Brand of three-dimensional jigsaw puzzles

Puzz 3D is the brand name of three-dimensional jigsaw puzzles, manufactured by Hasbro and formerly by Wrebbit, Inc. Unlike traditional puzzles which are composed of series of flat pieces that when put together, create a single unified image, the Puzz 3D series of puzzles are composed on plastic foam, with part of an image graphed on a stiff paper facade glued to the underlying foam piece and cut to match the piece's dimensions. When the pieces are put together, they create a standing structure.

==History==
Puzz 3D puzzles, invented by Paul Gallant, were first made in 1991 under the Quebec-based company Wrebbit. Throughout the 1990s, three-dimensional puzzles were made, leading to a rapid growth in the company.

In 1993, Hasbro's Milton Bradley Company bought Wrebbit's Puzz 3D Line, and in 2005 Hasbro themselves completely bought Wrebbit. In 2006, Hasbro moved the manufacture of Wrebbit's puzzles to its East Longmeadow, Massachusetts facility.

The last series made under Hasbro was Towers Made to Scale. The series consisted of 13 skyscrapers from around the world, including the Petronas Towers, Sears Tower, Empire State Building, Chrysler Building, Citigroup Center, Taipei 101, and the John Hancock Center, among others. All of the structures were made to be at 1:585 scale, and all of the towers glowed in the dark.

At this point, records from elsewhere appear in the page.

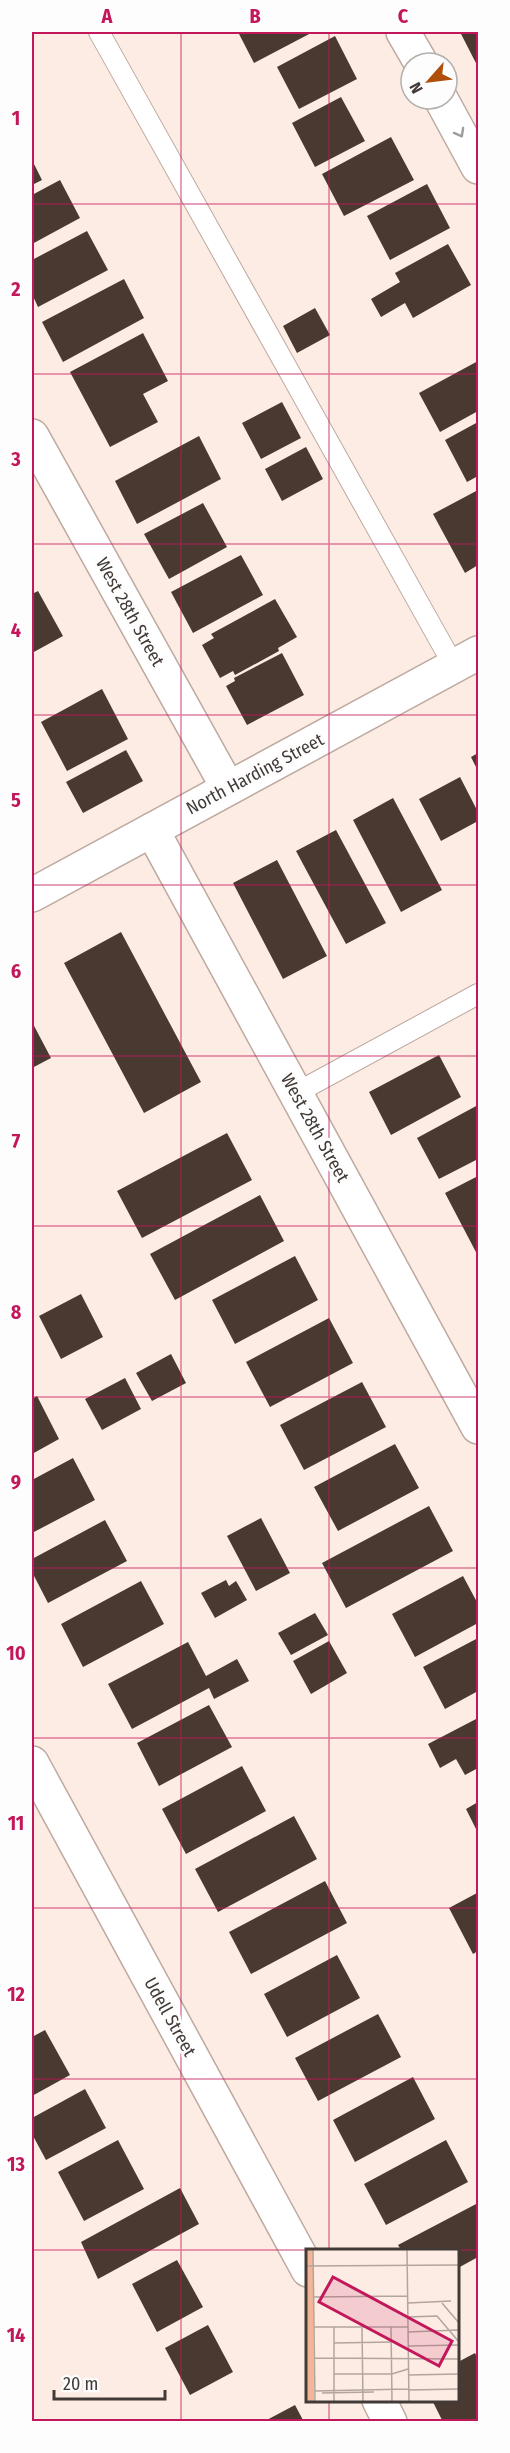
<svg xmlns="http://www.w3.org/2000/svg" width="510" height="2453" font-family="'Fira Sans Condensed',sans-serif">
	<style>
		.building { fill: #4a3931 }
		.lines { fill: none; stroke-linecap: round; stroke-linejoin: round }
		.service-casing { stroke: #bda9a0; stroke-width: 22 }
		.minor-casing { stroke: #bda9a0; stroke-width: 36 }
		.tertiary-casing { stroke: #bda9a0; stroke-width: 36 }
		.service { stroke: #fff; stroke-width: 20 }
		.minor { stroke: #fff; stroke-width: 33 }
		.tertiary { stroke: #fff; stroke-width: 33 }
		.oneway { stroke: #a09c9a }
		.grid { fill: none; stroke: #c2185b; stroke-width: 1.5; stroke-opacity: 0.55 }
		.labels { text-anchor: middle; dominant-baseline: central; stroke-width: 6; stroke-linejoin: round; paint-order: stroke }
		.street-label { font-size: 18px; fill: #423a36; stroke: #fdfdfd }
		.inset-road { fill: none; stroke: #b2a59e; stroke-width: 1.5 }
		.view { fill: #c2185b; fill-opacity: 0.15; stroke: #c2185b; stroke-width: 3 }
		.inset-edge { fill: none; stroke: #423a36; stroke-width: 3 }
		.neatline { fill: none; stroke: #c2185b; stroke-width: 2 }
		.grid-label { font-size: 20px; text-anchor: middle; font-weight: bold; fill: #c2185b }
	</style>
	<rect width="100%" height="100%" fill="#fdece3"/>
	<path class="building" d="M238 32H313L254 63Z
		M460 32H478V67Z
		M335 36 357 79 299 109 277 67Z
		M341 97 365 141 315 167 292 123Z
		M391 137 414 180 344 216 322 174Z
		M32 160 42 180 32 185Z
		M60 180 80 218 32 244V195Z
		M427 184 450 228 390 260 367 216Z
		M87 231 108 270 38 307 32 294V260Z
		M448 244 471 285 413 318 405 303 381 317 371 299 400 282 395 273Z
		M124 279 144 318 63 362 42 322Z
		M315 308 330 335 297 353 283 326Z
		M143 333 168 381 143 394 158 422 110 447 70 372Z
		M478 361V411L440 432 419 393Z
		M282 402 301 438 261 459 242 423Z
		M478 422V476L467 482 445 440Z
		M199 436 221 479 137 524 115 481Z
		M306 447 323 479 282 501 265 469Z
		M478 490V565L465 573 433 514Z
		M203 503 227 547 169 579 144 534Z
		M241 555 263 595 193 633 171 592Z
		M38 591 63 636 32 653V594Z
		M275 599 297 637 278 648 279 651 235 675 233 671 220 678 202 645 214 638 211 634Z
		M282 653 304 695 247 725 226 686 235 681 234 678Z
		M102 689 128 739 67 771 41 722Z
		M126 750 143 781 83 813 66 782Z
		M478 753V771L471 757Z
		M460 777 478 812V821L441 841 419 799Z
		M393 798 442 890 401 912 353 820Z
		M336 830 386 923 346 944 296 851Z
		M277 860 327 956 283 979 233 883Z
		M121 932 201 1082 144 1113 64 963Z
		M32 1022 51 1058 32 1068Z
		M439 1055 461 1097 391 1135 369 1092Z
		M478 1105V1159L439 1179 417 1138Z
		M227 1133 252 1180 142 1238 117 1191Z
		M478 1176V1256L445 1193Z
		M260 1195 284 1241 175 1300 150 1254Z
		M295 1256 318 1300 235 1344 212 1300Z
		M81 1294 103 1337 61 1359 39 1316Z
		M329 1318 353 1363 270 1407 246 1362Z
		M171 1354 186 1383 152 1401 136 1373Z
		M125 1378 141 1409 102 1430 85 1399Z
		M362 1382 386 1427 304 1470 280 1425Z
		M37 1396 59 1439 32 1454V1399Z
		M395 1444 419 1488 338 1531 314 1487Z
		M73 1458 95 1500 32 1533V1480Z
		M429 1506 453 1551 346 1608 322 1563Z
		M261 1518 290 1573 256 1591 227 1536Z
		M105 1520 127 1561 48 1603 32 1572V1559Z
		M463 1576 478 1604V1623L415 1657 392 1614Z
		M226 1580 229 1586 236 1581 247 1600 215 1618 201 1593Z
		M141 1581 164 1624 83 1667 61 1624Z
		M315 1613 328 1635 291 1655 278 1633Z
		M478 1638V1691L445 1709 423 1667Z
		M329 1641 347 1673 311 1694 293 1661Z
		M188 1642 206 1676 237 1659 249 1681 214 1699 209 1688 132 1729 108 1684Z
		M209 1705 232 1747 159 1786 137 1743Z
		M478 1718V1768L465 1775 456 1759 440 1768 428 1744Z
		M242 1766 266 1811 186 1854 162 1809Z
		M478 1802V1833L466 1809Z
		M294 1816 317 1859 218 1912 195 1869Z
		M325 1881 347 1923 251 1974 229 1932Z
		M477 1893 478 1951 473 1954 449 1908Z
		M337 1955 360 1998 287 2037 264 1994Z
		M378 2014 401 2057 318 2101 295 2058Z
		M45 2030 70 2075 32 2096V2037Z
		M413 2077 435 2119 355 2162 333 2120Z
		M85 2089 106 2128 46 2160 32 2134V2118Z
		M118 2140 144 2189 84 2221 58 2172Z
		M446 2140 468 2182 386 2225 364 2184Z
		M180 2188 199 2224 98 2279 81 2242Z
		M478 2203V2257L458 2268V2250H401L398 2245Z
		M177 2260 203 2307 157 2332 132 2284Z
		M208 2325 233 2372 190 2395 165 2348Z
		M475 2353 478 2359V2422H443L432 2400H458V2362Z
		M295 2405 304 2422H263Z"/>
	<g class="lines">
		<g class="service-casing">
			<path id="service" d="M99 32 454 666
				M296 1093 478 994"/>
		</g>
		<g class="minor-casing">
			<path id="minor" d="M403 32 421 63
				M441 99 478 167
				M32 436 228 788
				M152 830 478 1427
				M32 1763 308 2270
				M379 2400 390 2422"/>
		</g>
		<g class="tertiary-casing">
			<path id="tertiary" d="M32 895 478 653"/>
		</g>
		<use href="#service" class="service"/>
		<use href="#minor" class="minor"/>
		<use href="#tertiary" class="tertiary"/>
	</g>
	<defs><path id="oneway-chevron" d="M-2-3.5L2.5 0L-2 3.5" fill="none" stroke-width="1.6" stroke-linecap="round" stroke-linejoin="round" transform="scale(1.5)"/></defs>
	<use class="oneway" href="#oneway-chevron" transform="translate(460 133) rotate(61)"/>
	<path class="grid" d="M181 32V2422M329 32V2250M32 204H478M32 374H478M32 544H478M32 715H478M32 885H478M32 1056H478M32 1226H478M32 1397H478M32 1568H478M32 1738H478M32 1908H478M32 2079H478M32 2250H478M329 2400V2422"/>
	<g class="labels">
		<g class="street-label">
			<text transform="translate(130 612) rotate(61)">West 28th Street</text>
			<text transform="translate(255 774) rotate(-28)">North Harding Street</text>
			<text transform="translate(315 1128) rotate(61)">West 28th Street</text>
			<text transform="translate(170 2017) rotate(61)">Udell Street</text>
		</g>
	</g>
	<g transform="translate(306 2249)">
		<rect width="153" height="153" fill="#fdece3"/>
		<path d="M0 0H7L8 153H0Z" fill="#f2b597"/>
		<path class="inset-road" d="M7 0 9 153M101 0 103 153M0 17 153 16M8 48 101 47M102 54 145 52M136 54 153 74M102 68 131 67 153 93M8 78H102M28 78V153M85 78 86 153M56 79 57 153M102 83 153 81M28 94 86 93M102 97 153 96M9 109 153 110M28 125H86L102 120M102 126 153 125M103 141 153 140M9 142 103 140M16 144 68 143"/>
		<path class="view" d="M27 28 146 92 133 117 13 53Z"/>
		<rect width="153" height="153" class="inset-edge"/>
	</g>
	<rect width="510" height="2453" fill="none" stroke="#fdfdfd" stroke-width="66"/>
	<g transform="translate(429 81) rotate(242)"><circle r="28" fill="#fdfdfd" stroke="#b2afad" stroke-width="1.5"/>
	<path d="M0-4.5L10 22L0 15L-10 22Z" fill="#af4f09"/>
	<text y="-9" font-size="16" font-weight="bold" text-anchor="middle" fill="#423a36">N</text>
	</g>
	<path d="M54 2390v9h111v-9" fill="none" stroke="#423a36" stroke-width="3"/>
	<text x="63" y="2390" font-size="18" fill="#423a36" stroke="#fdfdfd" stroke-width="4.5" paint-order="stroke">20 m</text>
	<rect x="33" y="33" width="444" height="2387" class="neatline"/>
	<g class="grid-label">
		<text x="107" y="23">A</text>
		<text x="255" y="23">B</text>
		<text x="403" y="23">C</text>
		<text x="16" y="125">1</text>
		<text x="16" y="296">2</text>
		<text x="16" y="466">3</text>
		<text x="16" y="637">4</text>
		<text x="16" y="807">5</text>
		<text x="16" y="978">6</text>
		<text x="16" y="1148">7</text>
		<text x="16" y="1319">8</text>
		<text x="16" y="1489">9</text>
		<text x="16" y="1660">10</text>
		<text x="16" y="1830">11</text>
		<text x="16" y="2001">12</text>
		<text x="16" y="2171">13</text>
		<text x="16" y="2342">14</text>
	</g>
</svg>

By 2006, all of the Puzz 3D puzzles had been discontinued, but in 2011, the Puzz 3D line was revitalized by Winning Solutions, Inc., who first released the Eiffel Tower and Empire State Building, and released a model of Anif Palace in 2012. As of 2014, Hasbro has brought some of the old Puzz 3D line back into production (made in China) in the same boxes. A separate company Wrebbit3D, making new products along with some of the old line, has been created by some of the old Wrebbit staff.

==Puzzles==

A New York City puzzle with 3141 pieces

Typically, the structures released were famous landmarks, including the White House, Big Ben, CN Tower, and the Neuschwanstein Castle. In addition to this, Puzz 3D has also released science-fiction themed puzzles, such as the Millennium Falcon spacecraft from the Star Wars franchise, and structures from legends such as King Arthur's castle at Camelot. Puzz 3D also released buildings of notable time periods, including a Victorian Mansion. In addition to these structures, they have also produced classic cars, such as the 1956 Ford Thunderbird. Puzz 3D also released a puzzle based on Monopoly, which allows for putting the puzzle together and then playing the game. The puzzles released also include a New York City puzzle, which includes the area around the World Trade Center and the Empire State Building. This puzzle is Hasbro's largest, at 3141 pieces.

==Games==
Puzz 3D games were also made for Microsoft Windows and Macintosh computers. Users first build the puzzle, which is a digital version of an existing 3D puzzle, by clicking and dragging the pieces. When completed, a fictional mystery must be solved taking place in that landmark. Four games were made for Windows and Mac. These are Puzz 3D: Neuschwanstein Bavarian Castle, Puzz 3D: Notre Dame Cathedral, Puzz 3D: The Orient Express, and Puzz 3D: Victorian Mansion. A fifth game was also made of The Lamplight Manor featuring a 3D tour when completed.